If you’re over the age of 20, you’re gonna want to put on your humility hat for The Way, Way Back – because wow, adults can really suck sometimes.
Though, if you’ve never given a 14-year-old a personality rating out of 10, you’re at least off to a better start than Trent (Steve Carell) – our mousy protagonist Duncan’s mother (Toni Collette)’s pushy boyfriend.
In the opening scene Duncan finds himself roped into joining Trent and his mum for a summer holiday at Trent’s beach house. In the way, way back of the offending boyfriend’s station wagon he’s asked what he’d rank himself personality wise on a scale of one to ten. An embarrassed Duncan says he’s about a six, Trent reckons he’s a three. Not a confidence booster.

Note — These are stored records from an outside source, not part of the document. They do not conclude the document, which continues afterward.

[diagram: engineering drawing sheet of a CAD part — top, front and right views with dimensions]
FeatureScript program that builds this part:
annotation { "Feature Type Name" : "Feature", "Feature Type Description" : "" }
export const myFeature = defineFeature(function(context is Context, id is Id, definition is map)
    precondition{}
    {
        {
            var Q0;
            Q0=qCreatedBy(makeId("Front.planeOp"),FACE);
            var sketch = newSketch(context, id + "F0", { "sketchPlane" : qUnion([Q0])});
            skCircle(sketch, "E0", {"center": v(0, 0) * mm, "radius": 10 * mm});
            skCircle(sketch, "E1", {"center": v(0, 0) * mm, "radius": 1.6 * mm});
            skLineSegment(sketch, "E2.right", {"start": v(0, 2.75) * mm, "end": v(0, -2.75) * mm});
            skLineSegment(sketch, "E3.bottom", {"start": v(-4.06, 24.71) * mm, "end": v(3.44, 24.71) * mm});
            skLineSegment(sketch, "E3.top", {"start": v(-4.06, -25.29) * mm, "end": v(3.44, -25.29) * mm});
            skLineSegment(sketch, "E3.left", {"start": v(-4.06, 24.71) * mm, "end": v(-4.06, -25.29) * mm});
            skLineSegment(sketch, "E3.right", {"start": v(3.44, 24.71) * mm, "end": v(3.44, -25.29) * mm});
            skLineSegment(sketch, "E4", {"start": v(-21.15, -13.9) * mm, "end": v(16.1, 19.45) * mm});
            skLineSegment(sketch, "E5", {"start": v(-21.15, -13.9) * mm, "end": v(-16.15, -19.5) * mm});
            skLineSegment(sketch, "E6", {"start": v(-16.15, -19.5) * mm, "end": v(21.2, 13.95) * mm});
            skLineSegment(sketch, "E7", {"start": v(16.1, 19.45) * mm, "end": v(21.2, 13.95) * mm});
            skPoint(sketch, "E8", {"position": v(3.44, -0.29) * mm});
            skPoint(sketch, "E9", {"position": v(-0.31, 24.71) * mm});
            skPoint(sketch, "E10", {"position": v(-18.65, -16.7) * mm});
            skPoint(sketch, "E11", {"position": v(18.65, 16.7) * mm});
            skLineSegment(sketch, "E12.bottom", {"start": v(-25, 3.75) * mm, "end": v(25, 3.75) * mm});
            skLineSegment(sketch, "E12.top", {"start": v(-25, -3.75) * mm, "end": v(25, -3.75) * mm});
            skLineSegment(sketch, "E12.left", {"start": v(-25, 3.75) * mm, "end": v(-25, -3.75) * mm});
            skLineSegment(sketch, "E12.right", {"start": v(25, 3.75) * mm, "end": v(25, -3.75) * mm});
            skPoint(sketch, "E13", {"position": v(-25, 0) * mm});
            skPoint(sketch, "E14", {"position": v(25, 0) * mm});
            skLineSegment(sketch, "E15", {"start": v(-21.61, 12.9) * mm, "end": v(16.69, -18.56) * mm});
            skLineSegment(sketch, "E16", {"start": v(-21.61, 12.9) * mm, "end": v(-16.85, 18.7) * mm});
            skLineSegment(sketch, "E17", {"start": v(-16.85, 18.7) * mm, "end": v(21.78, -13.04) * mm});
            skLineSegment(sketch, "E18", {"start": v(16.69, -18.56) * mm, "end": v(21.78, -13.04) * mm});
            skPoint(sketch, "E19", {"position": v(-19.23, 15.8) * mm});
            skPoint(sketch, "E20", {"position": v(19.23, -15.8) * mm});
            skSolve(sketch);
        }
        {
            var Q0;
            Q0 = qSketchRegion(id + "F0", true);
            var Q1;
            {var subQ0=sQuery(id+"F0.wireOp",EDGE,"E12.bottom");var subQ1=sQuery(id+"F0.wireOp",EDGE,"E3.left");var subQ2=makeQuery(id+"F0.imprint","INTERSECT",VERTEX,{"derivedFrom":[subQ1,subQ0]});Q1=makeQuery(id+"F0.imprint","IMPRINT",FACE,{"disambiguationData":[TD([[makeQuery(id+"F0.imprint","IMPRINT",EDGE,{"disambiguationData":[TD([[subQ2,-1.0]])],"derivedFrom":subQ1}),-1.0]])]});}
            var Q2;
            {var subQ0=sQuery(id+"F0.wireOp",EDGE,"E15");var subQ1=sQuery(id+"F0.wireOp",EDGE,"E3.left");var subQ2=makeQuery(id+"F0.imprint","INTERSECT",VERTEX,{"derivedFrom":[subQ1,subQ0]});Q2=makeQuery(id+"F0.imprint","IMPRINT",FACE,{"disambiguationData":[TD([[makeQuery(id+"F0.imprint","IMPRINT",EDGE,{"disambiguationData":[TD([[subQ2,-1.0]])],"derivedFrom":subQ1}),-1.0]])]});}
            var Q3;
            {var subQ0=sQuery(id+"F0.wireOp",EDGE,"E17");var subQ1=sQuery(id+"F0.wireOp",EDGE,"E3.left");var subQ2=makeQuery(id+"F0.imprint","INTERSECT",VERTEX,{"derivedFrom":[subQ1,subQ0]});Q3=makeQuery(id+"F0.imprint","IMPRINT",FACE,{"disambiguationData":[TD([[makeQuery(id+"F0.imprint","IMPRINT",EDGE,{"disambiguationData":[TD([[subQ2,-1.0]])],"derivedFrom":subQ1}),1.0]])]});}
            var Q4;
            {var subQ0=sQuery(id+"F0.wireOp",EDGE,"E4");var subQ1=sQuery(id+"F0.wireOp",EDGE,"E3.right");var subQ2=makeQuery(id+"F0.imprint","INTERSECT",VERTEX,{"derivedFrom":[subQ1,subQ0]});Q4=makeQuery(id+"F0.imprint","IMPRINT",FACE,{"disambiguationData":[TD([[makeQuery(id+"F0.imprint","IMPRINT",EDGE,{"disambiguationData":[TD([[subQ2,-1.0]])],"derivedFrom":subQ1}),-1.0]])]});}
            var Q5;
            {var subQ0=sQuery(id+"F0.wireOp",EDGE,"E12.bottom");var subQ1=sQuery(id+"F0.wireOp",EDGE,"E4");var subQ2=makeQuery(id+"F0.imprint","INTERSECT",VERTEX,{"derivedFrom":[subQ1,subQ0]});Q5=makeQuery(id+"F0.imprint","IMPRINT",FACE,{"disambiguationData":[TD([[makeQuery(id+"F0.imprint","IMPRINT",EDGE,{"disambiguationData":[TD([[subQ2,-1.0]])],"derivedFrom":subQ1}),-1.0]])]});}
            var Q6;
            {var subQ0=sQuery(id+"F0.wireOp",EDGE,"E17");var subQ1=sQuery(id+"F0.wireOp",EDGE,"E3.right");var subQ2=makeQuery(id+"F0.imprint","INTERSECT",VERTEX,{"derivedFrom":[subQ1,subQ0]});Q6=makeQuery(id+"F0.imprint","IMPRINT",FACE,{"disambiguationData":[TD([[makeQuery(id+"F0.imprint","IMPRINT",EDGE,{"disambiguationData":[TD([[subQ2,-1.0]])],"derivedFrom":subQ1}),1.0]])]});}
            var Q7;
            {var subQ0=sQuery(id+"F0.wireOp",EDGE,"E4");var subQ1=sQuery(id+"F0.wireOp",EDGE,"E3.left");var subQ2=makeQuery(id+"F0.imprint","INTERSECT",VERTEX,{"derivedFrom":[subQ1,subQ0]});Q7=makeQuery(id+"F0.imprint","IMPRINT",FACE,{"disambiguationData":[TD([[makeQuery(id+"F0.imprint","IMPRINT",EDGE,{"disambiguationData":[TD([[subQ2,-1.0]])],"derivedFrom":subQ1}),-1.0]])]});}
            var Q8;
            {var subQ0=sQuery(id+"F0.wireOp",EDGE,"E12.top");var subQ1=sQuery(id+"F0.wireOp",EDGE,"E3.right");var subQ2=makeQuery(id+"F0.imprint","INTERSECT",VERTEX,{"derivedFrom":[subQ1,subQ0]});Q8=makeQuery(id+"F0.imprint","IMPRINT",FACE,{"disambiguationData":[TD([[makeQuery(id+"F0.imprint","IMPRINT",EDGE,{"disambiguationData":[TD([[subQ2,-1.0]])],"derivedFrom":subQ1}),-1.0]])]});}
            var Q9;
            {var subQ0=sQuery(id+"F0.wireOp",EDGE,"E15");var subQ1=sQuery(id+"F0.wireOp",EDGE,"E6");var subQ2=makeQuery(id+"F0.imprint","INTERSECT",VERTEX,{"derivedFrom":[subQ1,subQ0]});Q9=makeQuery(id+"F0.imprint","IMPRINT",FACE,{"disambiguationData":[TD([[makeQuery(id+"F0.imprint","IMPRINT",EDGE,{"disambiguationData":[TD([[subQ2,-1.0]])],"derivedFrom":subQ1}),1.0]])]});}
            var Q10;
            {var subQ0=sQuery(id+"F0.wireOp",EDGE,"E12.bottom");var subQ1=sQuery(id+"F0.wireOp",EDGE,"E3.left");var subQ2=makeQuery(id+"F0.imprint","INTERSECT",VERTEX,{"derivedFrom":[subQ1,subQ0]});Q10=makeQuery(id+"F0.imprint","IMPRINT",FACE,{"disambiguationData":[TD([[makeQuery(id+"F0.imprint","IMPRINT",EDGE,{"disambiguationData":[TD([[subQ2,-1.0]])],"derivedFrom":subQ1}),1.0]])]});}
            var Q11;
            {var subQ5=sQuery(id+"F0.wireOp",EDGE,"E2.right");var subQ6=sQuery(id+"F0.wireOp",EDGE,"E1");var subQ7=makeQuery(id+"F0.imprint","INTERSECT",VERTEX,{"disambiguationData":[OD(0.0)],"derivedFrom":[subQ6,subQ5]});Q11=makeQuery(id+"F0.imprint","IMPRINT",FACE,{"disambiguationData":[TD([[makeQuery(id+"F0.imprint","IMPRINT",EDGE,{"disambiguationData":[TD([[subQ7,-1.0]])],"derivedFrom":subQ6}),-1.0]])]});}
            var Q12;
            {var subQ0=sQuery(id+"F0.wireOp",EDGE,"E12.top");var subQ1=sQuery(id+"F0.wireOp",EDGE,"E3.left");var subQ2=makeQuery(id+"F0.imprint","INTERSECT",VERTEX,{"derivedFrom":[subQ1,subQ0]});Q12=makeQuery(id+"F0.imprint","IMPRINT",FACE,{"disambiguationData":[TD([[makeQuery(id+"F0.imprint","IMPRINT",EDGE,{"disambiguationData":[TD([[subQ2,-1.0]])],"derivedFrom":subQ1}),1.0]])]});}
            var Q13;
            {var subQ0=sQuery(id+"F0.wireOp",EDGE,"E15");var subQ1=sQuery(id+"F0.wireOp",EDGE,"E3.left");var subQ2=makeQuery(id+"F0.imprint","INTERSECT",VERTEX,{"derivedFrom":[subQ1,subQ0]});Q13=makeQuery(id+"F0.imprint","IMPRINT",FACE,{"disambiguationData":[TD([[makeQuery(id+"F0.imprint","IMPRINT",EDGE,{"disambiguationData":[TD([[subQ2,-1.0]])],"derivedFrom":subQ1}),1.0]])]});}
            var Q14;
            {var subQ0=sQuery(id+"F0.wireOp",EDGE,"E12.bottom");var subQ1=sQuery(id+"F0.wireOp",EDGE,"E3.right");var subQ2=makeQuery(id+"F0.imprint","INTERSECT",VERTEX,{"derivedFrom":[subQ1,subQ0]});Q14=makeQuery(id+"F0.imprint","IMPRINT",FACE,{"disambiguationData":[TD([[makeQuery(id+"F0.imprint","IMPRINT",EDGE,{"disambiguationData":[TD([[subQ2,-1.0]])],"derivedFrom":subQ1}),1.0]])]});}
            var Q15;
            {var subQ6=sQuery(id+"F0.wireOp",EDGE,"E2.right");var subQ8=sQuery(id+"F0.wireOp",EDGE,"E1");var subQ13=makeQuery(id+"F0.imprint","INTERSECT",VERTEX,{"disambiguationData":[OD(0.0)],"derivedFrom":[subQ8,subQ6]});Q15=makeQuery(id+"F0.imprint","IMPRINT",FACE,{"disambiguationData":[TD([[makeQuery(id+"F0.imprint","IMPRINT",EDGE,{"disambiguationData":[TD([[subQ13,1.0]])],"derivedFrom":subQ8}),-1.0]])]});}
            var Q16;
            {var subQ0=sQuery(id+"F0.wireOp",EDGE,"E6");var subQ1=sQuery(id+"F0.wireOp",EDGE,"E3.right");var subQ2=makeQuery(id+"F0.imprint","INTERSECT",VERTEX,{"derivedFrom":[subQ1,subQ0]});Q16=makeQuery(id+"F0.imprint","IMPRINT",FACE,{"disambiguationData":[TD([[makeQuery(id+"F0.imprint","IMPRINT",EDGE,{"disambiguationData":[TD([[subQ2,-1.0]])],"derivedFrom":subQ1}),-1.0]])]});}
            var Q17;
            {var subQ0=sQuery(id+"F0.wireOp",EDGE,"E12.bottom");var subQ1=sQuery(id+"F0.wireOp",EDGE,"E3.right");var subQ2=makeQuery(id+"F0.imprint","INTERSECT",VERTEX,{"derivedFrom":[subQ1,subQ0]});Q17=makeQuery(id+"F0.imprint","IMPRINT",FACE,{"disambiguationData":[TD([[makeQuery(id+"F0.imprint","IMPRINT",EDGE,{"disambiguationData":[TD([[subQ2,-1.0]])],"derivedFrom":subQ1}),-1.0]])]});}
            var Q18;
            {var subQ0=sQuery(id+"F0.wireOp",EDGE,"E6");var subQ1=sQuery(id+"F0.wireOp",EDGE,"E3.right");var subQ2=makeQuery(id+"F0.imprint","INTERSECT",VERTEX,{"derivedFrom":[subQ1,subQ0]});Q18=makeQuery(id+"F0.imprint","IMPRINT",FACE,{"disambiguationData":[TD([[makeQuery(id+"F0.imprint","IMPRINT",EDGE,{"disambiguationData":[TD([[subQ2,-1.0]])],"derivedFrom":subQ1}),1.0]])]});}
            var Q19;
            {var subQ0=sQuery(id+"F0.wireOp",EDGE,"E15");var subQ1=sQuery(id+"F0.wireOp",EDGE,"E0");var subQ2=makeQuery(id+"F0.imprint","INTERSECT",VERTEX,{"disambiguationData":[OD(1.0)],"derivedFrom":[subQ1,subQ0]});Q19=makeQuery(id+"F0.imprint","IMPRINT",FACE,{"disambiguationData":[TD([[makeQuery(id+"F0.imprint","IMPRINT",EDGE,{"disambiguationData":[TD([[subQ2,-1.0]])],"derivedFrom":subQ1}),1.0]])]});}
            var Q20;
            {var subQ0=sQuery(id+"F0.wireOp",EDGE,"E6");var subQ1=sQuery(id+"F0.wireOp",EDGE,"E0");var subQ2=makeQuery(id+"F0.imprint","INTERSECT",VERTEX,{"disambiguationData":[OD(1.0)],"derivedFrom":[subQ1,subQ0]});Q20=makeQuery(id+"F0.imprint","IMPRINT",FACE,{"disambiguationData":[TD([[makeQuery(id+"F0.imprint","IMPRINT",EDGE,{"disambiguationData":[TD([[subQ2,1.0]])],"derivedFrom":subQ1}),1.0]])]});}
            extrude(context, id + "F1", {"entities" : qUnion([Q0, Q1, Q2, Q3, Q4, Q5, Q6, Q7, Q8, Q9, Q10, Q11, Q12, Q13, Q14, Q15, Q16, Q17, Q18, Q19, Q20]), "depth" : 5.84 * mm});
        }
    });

Unfortunately Trent doesn’t experience the personality growth that he’s hoping lies in Duncan’s future. But the teenage characters oil up the creaky coming of age story into something equal parts refreshing and familiar; the just-poured Pimm’s cup of film.
Actors AnnaSophia Robb and Liam James are so charming you barely consider the unlikelihood of the older girl going for the younger guy “in all his awkward glory”, and the adults’ hateability is testament to some pretty stellar acting. Collette’s in our good books even when she’s playing bad – which she does here by being too nice.
The other standout performance comes from Sam Rockwell (Confessions of a Dangerous Mind, The Hitchhiker’s Guide to the Galaxy) as cocky yet charming Owen, a water park employee who becomes Duncan’s mentor. He’s everything Trent’s not, he’s just the insouciant confident Duncan needs, and he’s the guy you’d find yourself unwittingly charmed by if you somehow wound up at a water park on the coast of Massachusetts.
With its peppery blend of comedy, drama and nostalgia, The Way, Way Back is the perfect antidote to a chilly Southern Hemisphere winter. Escapism at its feel-good finest.